— EXERCISE PROMPT —
Please find all lines containing "weight" in the listing below and copy them.

— DATA TO EXAMINE —
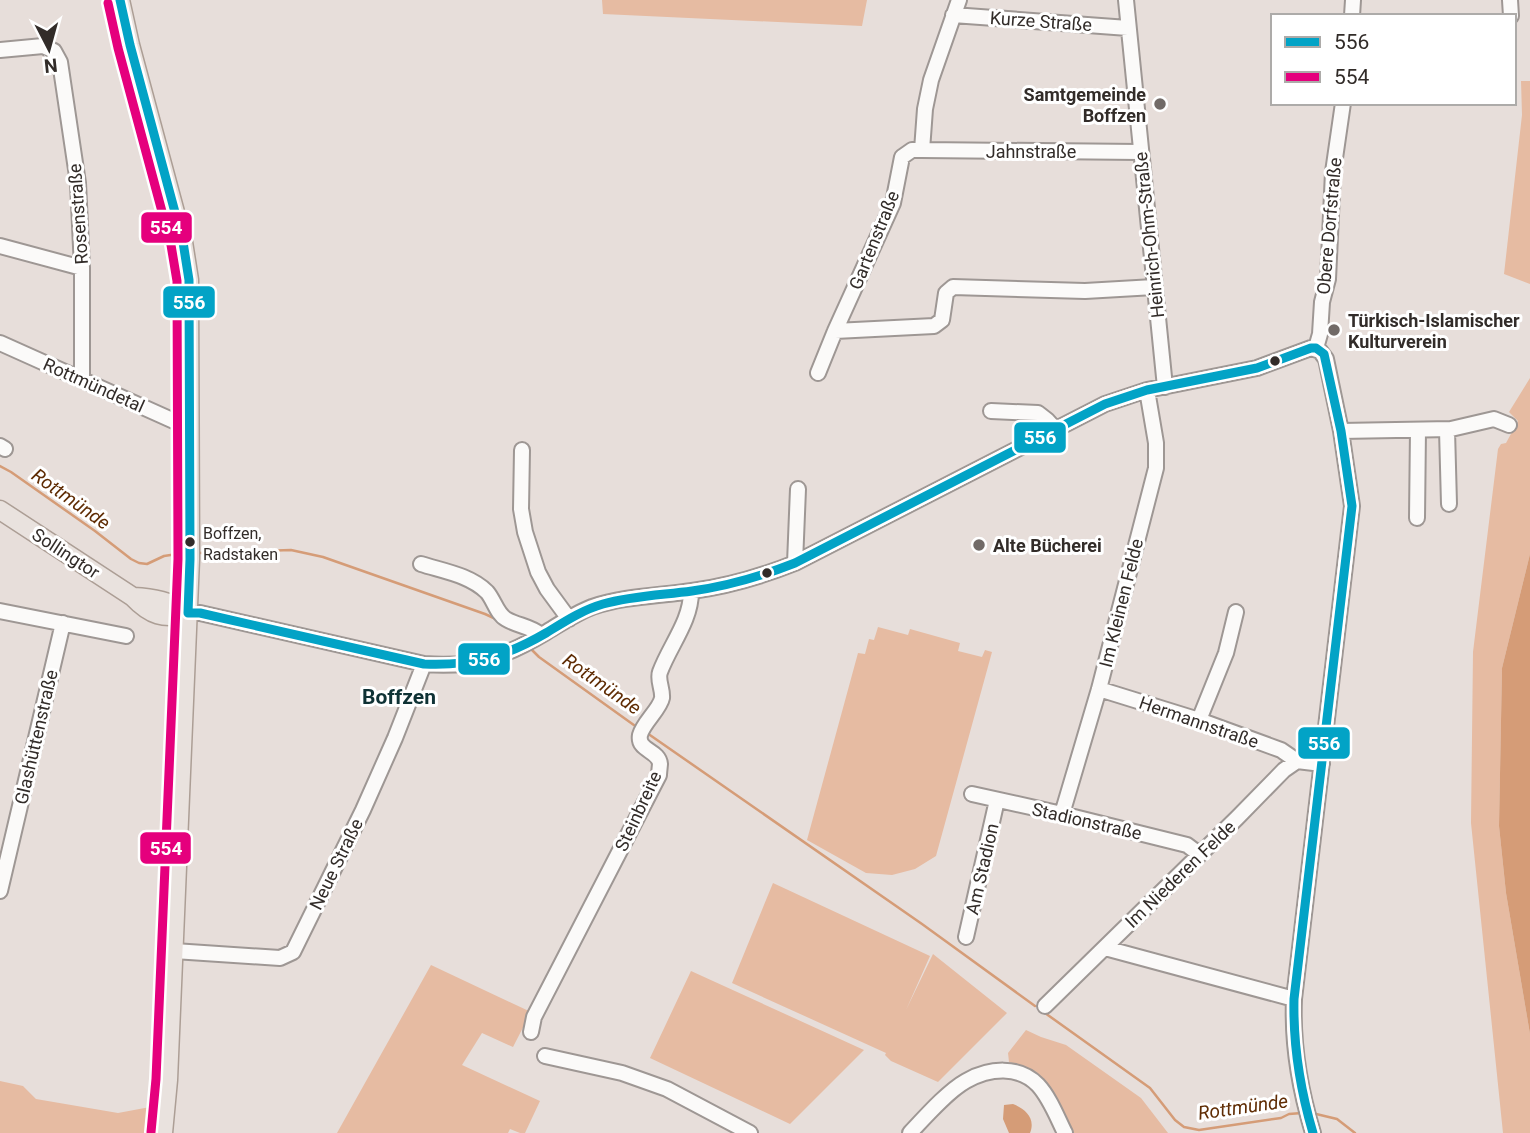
<svg xmlns="http://www.w3.org/2000/svg" width="1530" height="1133" viewBox="0 0 1530 1133" font-family="Roboto,sans-serif">
  <style>
    .green { fill: #e6bba2 }
    .water { fill: #d59c77 }
    .lines { fill: none; stroke-linecap: round; stroke-linejoin: round }
    .stream { stroke: #d59c77; stroke-width: 2.5 }
    .minor-casing { stroke: #9e9794; stroke-width: 18 }
    .major-casing { stroke: #ac9e95; stroke-width: 21 }
    .minor { stroke: #fbfaf9; stroke-width: 14 }
    .major { stroke: #e9e2de; stroke-width: 18 }
    .bus-1-casing { stroke: #fff; stroke-width: 14 }
    .bus-2-casing { stroke: #fff; stroke-width: 14 }
    .bus-1 { stroke: #02a3c6; stroke-width: 9 }
    .bus-2 { stroke: #e5007d; stroke-width: 9 }
    .poi-dot { fill: #716a67; stroke: #fff; stroke-width: 2.5 }
    .bus-dot { fill: #322c29; stroke: #fff; stroke-width: 2.5 }
    .labels { text-anchor: middle; dominant-baseline: central; stroke-width: 6; stroke-linejoin: round; paint-order: stroke }
    .bus-label { font-size: 16px; fill: #322c29; stroke: #fff; text-anchor: start }
    .street-label { font-size: 18px; fill: #322c29; stroke: #fff }
    .poi-label { font-size: 18px; font-weight: bold; fill: #322c29; stroke: #fff; text-anchor: start }
    .water-label { font-size: 19px; font-style: italic; fill: #5f2c04; stroke: #fff }
    .quarter-label { font-size: 21px; font-weight: bold; fill: #0f3235; stroke: #fff }
    .line-badge { stroke: #fff; stroke-width: 2.5 }
    .badge-label { font-size: 19px; text-anchor: middle; font-weight: bold; fill: #fff }
  </style>
  <rect width="100%" height="100%" fill="#e7deda"/>
  <path class="green" d="M602,0H867L862,26L603,14Z
    M1521,81H1530V284L1504,274L1522,115Z
    M1530,378V554L1502,668L1499,826L1506,893L1530,1034V1133H1503L1471,823L1473,652L1498,449L1501,444L1506,443L1518,421L1509,412Z
    M878,627L908,635L910,629L960,643L958,651L982,657L985,650L992,652L936,856L915,869L892,875L866,873L807,840L858,653L865,654L869,639L874,640Z
    M773,883L930,956L906,1010L933,954L1007,1013L938,1082L891,1061L885,1055L886,1053L732,983Z
    M431,965L531,1012L513,1047L482,1033L462,1065L540,1101L525,1133H520L510,1129L508,1133H337Z
    M691,971L864,1050L790,1124L650,1058Z
    M1026,1030L1041,1037L1066,1045L1141,1098L1168,1133H1073L1054,1092L1036,1072L1009,1062L1008,1053Z
    M0,1081L23,1086L36,1099L118,1113L150,1107L146,1133H0Z"/>
  <path class="water" d="M1530,554V1034L1506,893L1499,826L1502,668Z
    M1013,1104C1025,1109 1036,1118 1030,1133H1009L1003,1119L1004,1105Z"/>
  <g class="lines">
    <path class="stream" d="M0,466L11,472L95,531L131,559L139,563L147,564L164,556L184,553
      M198,553L291,550L323,557L485,614L498,620
      M531,649L539,657L638,728
      M647,733L922,924L1035,1006
      M1045,1013L1150,1088L1175,1120L1184,1127L1199,1130L1281,1118L1289,1114L1302,1113
      M1312,1113L1337,1119L1355,1133"/>
    <g class="minor-casing">
      <path id="minor" d="M1126,0L1165,387
        M1510,0L1511,16
        M953,15L1128,28
        M1352,16L1353,0
        M0,50L43,46L54,51L60,62L78,183L82,268V380
        M922,150L1140,152
        M0,246L82,268
        M835,331L934,326L942,320L946,293L953,287L1085,291L1154,287
        M0,343L174,421L190,424
        M1316,348L1320,334L1322,302L1328,279L1333,172L1343,103
        M818,373L835,331L893,203L902,157L912,150H922L925,109L931,80L959,0
        M991,411L1038,413L1047,420L1056,430
        M1447,430L1449,504
        M1341,431L1451,429L1494,419L1509,425
        M0,446L5,449
        M522,450L521,509L525,532L538,572L547,589L569,619
        M1417,518L1418,430
        M795,563L798,489
        M421,564C443,571 470,575 487,592C494,600 497,614 506,619C518,626 530,626 541,635
        M0,611L126,636
        M188,613H200L424,664C474,668 503,658 545,633C560,624 576,613 592,607C624,596 659,596 692,591C730,586 760,577 795,563L1105,404L1147,390L1257,368L1311,348L1320,351L1326,359L1341,431L1352,506L1294,999C1292,1044 1300,1090 1313,1133
        M1099,689L1199,720L1281,750L1297,761
        M1199,720L1226,653L1236,612
        M972,794L1062,814L1187,845L1199,854
        M1062,814L1099,689L1156,468V443L1147,390
        M0,891L63,623
        M966,937L997,800
        M1105,948L1294,999
        M174,951L280,958L293,952L363,810L395,738L424,664
        M1045,1006L1237,818L1284,770L1297,761L1322,764
        M531,1032L534,1017L659,775C659,774 660,764 660,764C659,750 637,751 640,735C643,723 660,709 662,698C663,689 657,680 660,672C670,645 691,621 691,592
        M545,1056L622,1073L667,1089L750,1133
        M910,1133C925,1117 948,1091 966,1081C989,1068 1019,1065 1038,1085C1050,1098 1057,1117 1065,1133"/>
    </g>
    <g class="major-casing">
      <path id="major" d="M120,0L130,45L183,242L189,280L190,559L168,1080L163,1133
        M0,510L133,597C150,615 164,620 188,613
        M133,597C153,598 171,601 188,613"/>
    </g>
    <use href="#minor" class="minor"/>
    <use href="#major" class="major"/>
    <g class="bus-1-casing">
      <path id="bus-1" d="M120,0L130,45L183,242L189,280L190,559L188,613
        M188,613H200L424,664C472,666 505,657 546,633C564,622 582,610 603,604C632,596 662,595 692,591C728,586 762,576 795,563L1105,404L1147,390L1257,368L1311,348H1316L1324,354
        M1313,1133C1300,1089 1293,1045 1294,999L1352,506L1341,431L1324,354"/>
    </g>
    <g class="bus-2-casing">
      <path id="bus-2" d="M108,3L118,48L171,245L177,281L178,559L156,1079L151,1132"/>
    </g>
    <use href="#bus-1" class="bus-1"/>
    <use href="#bus-2" class="bus-2"/>
  </g>
  <g class="poi-dot">
    <circle cx="1160" cy="104" r="7"/>
    <circle cx="1334" cy="330" r="7"/>
    <circle cx="979" cy="545" r="7"/>
  </g>
  <g class="bus-dot">
    <circle cx="1275" cy="361" r="6"/>
    <circle cx="190" cy="542" r="6"/>
    <circle cx="767" cy="573" r="6"/>
  </g>
  <g class="labels">
    <g class="bus-label">
      <text x="203" y="533">Boffzen,<tspan x="203" dy="21">Radstaken</tspan></text>
    </g>
    <g class="street-label">
      <text transform="translate(1041 21) rotate(4)">Kurze Straße</text>
      <text x="1031" y="151">Jahnstraße</text>
      <text transform="translate(78 214) rotate(-94)">Rosenstraße</text>
      <text transform="translate(1329 226) rotate(-85)">Obere Dorfstraße</text>
      <text transform="translate(1149 235) rotate(-96)">Heinrich-Ohm-Straße</text>
      <text transform="translate(874 240) rotate(-68)">Gartenstraße</text>
      <text transform="translate(94 385) rotate(24)">Rottmündetal</text>
      <text transform="translate(66 553) rotate(33)">Sollingtor</text>
      <text transform="translate(1121 603) rotate(-76)">Im Kleinen Felde</text>
      <text transform="translate(1199 722) rotate(19)">Hermannstraße</text>
      <text transform="translate(36 737) rotate(-77)">Glashüttenstraße</text>
      <text transform="translate(638 811) rotate(-65)">Steinbreite</text>
      <text transform="translate(1087 821) rotate(13)">Stadionstraße</text>
      <text transform="translate(336 864) rotate(-64)">Neue Straße</text>
      <text transform="translate(982 869) rotate(-77)">Am Stadion</text>
      <text transform="translate(1180 874) rotate(-44)">Im Niederen Felde</text>
    </g>
    <g class="poi-label">
      <text x="1146" y="94" text-anchor="end">Samtgemeinde<tspan x="1146" dy="21">Boffzen</tspan></text>
      <text x="1348" y="320">Türkisch-Islamischer<tspan x="1348" dy="21">Kulturverein</tspan></text>
      <text x="993" y="545">Alte Bücherei</text>
    </g>
    <g class="water-label">
      <text transform="translate(71 499) rotate(35)">Rottmünde</text>
      <text transform="translate(602 684) rotate(35)">Rottmünde</text>
      <text transform="translate(1243 1107) rotate(-8)">Rottmünde</text>
    </g>
    <g class="quarter-label">
      <text x="399" y="697">Boffzen</text>
    </g>
  </g>
  <g class="line-badge">
    <rect x="140" y="211" width="53" height="33" rx="7" fill="#e5007d"/>
    <rect x="162" y="285" width="54" height="34" rx="7" fill="#02a3c6"/>
    <rect x="1013" y="421" width="54" height="33" rx="7" fill="#02a3c6"/>
    <rect x="457" y="642" width="54" height="34" rx="7" fill="#02a3c6"/>
    <rect x="1297" y="726" width="54" height="34" rx="7" fill="#02a3c6"/>
    <rect x="139" y="831" width="53" height="34" rx="7" fill="#e5007d"/>
  </g>
  <g class="badge-label">
    <text x="166" y="234">554</text>
    <text x="189" y="309">556</text>
    <text x="1040" y="444">556</text>
    <text x="484" y="666">556</text>
    <text x="1324" y="750">556</text>
    <text x="166" y="855">554</text>
  </g>
  <rect x="1271" y="14" width="245" height="91" fill="#ffffff" stroke="#adaba9" stroke-width="2"/>
  <rect x="1285" y="37" width="35" height="10" fill="#02a3c6" stroke="#adaba9" stroke-width="2"/>
  <text x="1334" y="49" font-size="21" fill="#322c29">556</text>
  <rect x="1285" y="72" width="35" height="10" fill="#e5007d" stroke="#adaba9" stroke-width="2"/>
  <text x="1334" y="84" font-size="21" fill="#322c29">554</text>
  <g transform="translate(49 49) rotate(174)" stroke="#ffffff" stroke-width="5" paint-order="stroke">
  <path d="M0-5L12 26L0 18L-12 26Z" fill="#322c29"/>
  <text y="-10" font-size="19" font-weight="bold" text-anchor="middle" fill="#322c29">N</text>
  </g>
</svg>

— WRITTEN SOLUTION —
    .poi-label { font-size: 18px; font-weight: bold; fill: #322c29; stroke: #fff; text-anchor: start }
    .quarter-label { font-size: 21px; font-weight: bold; fill: #0f3235; stroke: #fff }
    .badge-label { font-size: 19px; text-anchor: middle; font-weight: bold; fill: #fff }
  <text y="-10" font-size="19" font-weight="bold" text-anchor="middle" fill="#322c29">N</text>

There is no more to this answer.